Le catalogue inaugural de Madrina Sévigné (2027)
Visant une dizaine de titres par an en rythme de croisière, la nouvelle maison annonce pour 2027 sept titres, trois collections et un rythme de parution mensuel resserré sur l'année :
- Janvier — La bouche pleine de blé, Mayte Gómez Molina (collection Madrina Sévigné). Traduit par Aloïse Denis. Premier roman d'une poétesse madrilène, lauréate 2023 du prix national de poésie Miguel Hernández, sur le syndrome de l'imposteur dans le monde de l'art.

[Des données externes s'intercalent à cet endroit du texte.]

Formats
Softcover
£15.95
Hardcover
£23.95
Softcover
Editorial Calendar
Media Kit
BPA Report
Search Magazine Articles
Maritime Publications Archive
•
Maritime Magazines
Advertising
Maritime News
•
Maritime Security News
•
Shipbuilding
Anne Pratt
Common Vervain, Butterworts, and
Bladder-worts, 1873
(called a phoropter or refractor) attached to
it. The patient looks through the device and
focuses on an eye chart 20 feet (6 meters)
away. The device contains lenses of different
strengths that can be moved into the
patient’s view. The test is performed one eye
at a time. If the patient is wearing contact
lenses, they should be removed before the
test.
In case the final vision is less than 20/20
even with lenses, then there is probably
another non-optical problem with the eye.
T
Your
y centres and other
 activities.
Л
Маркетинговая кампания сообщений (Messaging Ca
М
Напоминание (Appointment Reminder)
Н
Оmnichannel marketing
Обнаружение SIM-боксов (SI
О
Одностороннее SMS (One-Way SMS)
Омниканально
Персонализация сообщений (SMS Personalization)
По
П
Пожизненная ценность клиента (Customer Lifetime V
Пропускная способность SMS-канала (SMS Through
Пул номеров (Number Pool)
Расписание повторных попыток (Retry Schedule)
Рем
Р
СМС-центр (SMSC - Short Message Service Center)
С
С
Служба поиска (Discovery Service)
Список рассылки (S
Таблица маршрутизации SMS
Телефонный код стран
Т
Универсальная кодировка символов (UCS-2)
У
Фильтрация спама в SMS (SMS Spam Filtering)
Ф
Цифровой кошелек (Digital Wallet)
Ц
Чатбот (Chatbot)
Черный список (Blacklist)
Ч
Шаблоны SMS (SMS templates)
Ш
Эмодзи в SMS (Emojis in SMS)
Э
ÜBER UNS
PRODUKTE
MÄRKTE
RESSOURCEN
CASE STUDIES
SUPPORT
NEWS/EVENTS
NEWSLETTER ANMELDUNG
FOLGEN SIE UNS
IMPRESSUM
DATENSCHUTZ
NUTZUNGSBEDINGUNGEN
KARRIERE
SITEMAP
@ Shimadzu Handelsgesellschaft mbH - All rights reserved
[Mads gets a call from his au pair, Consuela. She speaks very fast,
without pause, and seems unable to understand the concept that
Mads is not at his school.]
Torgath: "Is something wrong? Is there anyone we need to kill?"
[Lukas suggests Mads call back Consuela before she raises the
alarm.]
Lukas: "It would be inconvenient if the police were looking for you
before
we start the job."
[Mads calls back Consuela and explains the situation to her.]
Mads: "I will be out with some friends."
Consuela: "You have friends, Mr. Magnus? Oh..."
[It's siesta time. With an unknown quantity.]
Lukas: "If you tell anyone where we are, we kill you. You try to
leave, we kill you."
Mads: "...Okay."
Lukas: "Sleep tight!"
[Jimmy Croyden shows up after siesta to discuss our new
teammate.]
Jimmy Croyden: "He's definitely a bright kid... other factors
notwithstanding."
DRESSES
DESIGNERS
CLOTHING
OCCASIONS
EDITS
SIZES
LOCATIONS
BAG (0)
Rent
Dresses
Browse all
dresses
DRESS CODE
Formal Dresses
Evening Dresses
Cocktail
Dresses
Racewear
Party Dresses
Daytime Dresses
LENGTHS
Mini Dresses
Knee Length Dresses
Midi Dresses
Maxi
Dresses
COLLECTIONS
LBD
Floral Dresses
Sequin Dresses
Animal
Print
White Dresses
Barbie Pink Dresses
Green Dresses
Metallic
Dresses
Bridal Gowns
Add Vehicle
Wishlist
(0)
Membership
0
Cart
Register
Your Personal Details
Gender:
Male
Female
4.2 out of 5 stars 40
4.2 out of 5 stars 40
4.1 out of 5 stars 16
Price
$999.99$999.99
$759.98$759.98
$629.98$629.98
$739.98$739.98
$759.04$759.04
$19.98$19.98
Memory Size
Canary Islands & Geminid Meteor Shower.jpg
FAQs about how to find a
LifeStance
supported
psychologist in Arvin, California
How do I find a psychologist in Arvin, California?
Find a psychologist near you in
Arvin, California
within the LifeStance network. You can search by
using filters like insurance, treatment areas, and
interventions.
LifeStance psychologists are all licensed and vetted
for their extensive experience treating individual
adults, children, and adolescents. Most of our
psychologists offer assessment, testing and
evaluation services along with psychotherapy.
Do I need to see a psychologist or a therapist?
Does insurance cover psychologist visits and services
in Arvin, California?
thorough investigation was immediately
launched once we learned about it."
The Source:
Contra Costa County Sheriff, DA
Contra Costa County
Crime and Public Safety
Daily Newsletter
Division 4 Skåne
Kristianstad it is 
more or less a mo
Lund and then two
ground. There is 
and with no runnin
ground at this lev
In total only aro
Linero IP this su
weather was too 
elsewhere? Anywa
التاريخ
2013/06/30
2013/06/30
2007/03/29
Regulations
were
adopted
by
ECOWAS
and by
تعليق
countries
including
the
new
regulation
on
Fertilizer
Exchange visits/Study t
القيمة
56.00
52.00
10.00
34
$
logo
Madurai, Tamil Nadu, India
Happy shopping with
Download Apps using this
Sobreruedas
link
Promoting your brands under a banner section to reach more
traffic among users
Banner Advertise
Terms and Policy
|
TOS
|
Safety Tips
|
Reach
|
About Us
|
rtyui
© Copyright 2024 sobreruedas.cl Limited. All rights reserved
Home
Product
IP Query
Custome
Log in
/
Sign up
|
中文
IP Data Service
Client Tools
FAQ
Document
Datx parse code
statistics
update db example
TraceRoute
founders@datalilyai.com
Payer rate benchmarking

- Mars — Black, Black, Black, Marta Sanz (collection Madrina Noir). Traduit par Alexandra Carrasco-Rahal. Polar littéraire porté par l'une des plumes les plus reconnues de la scène espagnole (prix Herralde, finaliste du prix Nadal).
- Mai — Maisons propres, María Agúndez (collection Viva Madrina). Traduit par Mathilde Oliveau. Comédie sociale sur le travail domestique et ses paradoxes féministes ; deuxième roman de l'autrice.
- Août — La Ville, Lara Moreno (collection Madrina Sévigné). Traduit par Carole Fillière. Roman choral autour de trois femmes d'un immeuble madrilène, autrice phare des éditions espagnoles Lumen.
- Septembre — Canijo, comme un clou, Fernando Mansilla (collection Madrina Sévigné). Traduit par Mathilde Oliveau. Récit sur l'arrivée de l'héroïne à Séville dans les années 1980, signé une figure de l'underground sévillan.
- Octobre — Progenie, Susana Martín Gijón (collection Madrina Noir). Traduit par Judith Vernant. Premier volet d'une trilogie policière (avec Especie et Planeta) menée par l'inspectrice Camino Vargas ; droits audiovisuels optionnés.
- Novembre — Amiga mía, Raquel Congosto (collection Madrina Sévigné). Premier roman, sur une rupture amicale entre deux architectes.
Par ailleurs, Nathalie Caume a confié l’identité graphique à Mickaël Cunha, avec un principe de couvertures illustrées par des artistes espagnols contemporains (dont Cristina Lama, représentée par la galerie sévillane Delimbo, pour le premier titre).